Por isto aqui se confirma: “não há regra sem exceção”, cada poema tem sua regra,
tem sua forma, seu estilo, basta procurar. É bom lembrar sempre o mestre Carlos
Drummond de Andrade: “Lutar com a palavra/ é a luta mais vã, / no
entanto lutamos, / mal nasce a manhã”. Quando se diz que as palavras polissilábicas
não são boas para a poesia é, simplesmente, para apontar que o nosso idioma é rico
em dissílabos e trissílabos paroxítonos, é nessa classe que encontramos volume
extraordinário de palavras. Outros poemas importantes nos quais WP frequenta a
concisão são “Vazio” e “Mudança”. Já o grande escritor
Edgar Allan Poe confessou que os poemas longos não marcam tentos, já não
existem as epopeias como antes. A lírica é melhor quando curta. Só os grandes
poetas conseguem um poema mais ou menos longo como “O Corvo”, pois amarra o
leitor (ou ouvinte) ao refrão inerente ao título, até fim. Melhor não arriscar,
para não cair em descrições e narrativas. Outros poemas: “E o Homem?”,
(oferecido a Ferreira Gullar), “Infinito de Amor” (concreto) e “Faca
Amolada”, são poemas que oferecem tons fortes, imagens indistintas entre
o espírito e a carne. O livro vale por todos os poemas já citados.
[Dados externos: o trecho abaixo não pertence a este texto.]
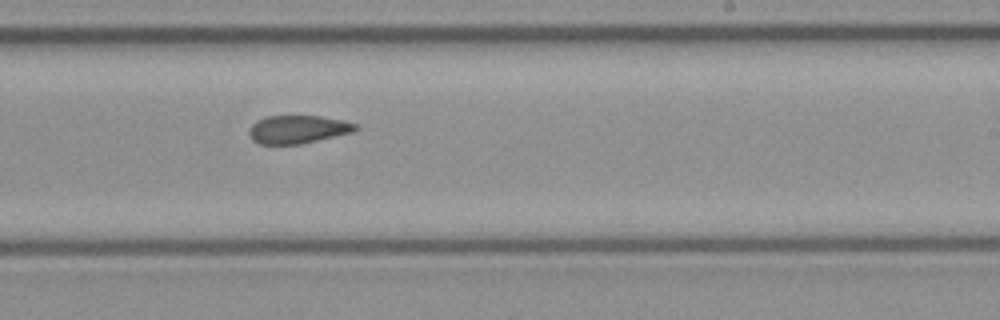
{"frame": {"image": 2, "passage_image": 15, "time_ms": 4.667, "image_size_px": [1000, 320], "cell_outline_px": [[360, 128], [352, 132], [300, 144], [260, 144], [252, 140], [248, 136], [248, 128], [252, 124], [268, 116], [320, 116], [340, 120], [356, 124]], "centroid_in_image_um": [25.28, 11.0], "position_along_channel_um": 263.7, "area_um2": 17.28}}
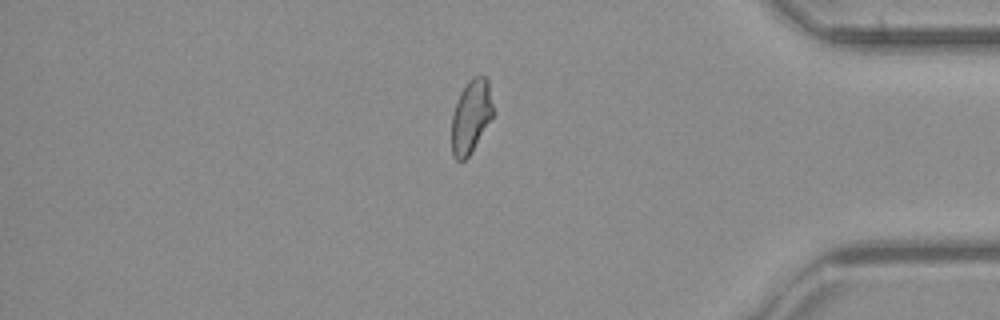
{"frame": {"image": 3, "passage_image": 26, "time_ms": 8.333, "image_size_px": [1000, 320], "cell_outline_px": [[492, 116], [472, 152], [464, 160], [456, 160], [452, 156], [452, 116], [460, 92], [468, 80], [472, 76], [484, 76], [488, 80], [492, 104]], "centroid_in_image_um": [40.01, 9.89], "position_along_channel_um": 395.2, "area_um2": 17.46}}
Outros poemas poderia citar entre os bons, os quais o
poeta só deverá mesmo reescrever alguma coisa, palavras, locuções,
cancelamentos, substituição, com vagar e
sempre baseando-se nos grandes escritores nossos, como Ferreira Gullar,
Drummond e Manoel de Barros, para citar apenas os modernos, e não se deixar
levar pelos poetas da música popular, onde raramente encontramos bons versos.
Não citei os clássicos Olavo Bilac e Guilherme de Almeida – estes me vieram à
mente porque encontrei no livro “Faca
Amolada”, um poema que o autor diz
ser soneto, mas soneto não é, pode ser que seja um poema de médio alcance. Soneto
tem regras, só quem as conhece e já construiu alguns, pode brincar com
elas. Não estou dizendo que o autor em
estudo não tem capacidade de escrever um soneto, que é uma forma secular consagrada
onde somente os grandes autores encontram lugar e colocam-se entre os mestres. Mas,
sinceramente, precisa de mais treino, sim. Aliás, um treino que até os grandes
poetas modernos fizeram, mas alguns não publicaram
nenhum (veja o caso de Oswaldo de Andrade), para não confessarem o “pecado”.
Enfim, “tudo vale a
pena se alma não pequena”, concordo com Fernando Pessoa. Assim, para o
poeta Waldomiro Peixoto restam dois caminhos: um deles é reescrever o “Faca
Amolada”, no todo, ou em parte; o outro é escrever nova obra tentando melhorar
sempre, como os poetas fazem. Poeta não nasce, poeta se faz. Faz-se com muito
suor, papel e letras, acompanhados de obstinação. Não quis desanimá-lo, assim.
Faço-lhe esta crítica com a mão no coração. É cheio de boa vontade que lhe vou
apontando o que sei. Os leitores que me julguem, pois os críticos também erram.
Mas é preciso provar que não tenho razão.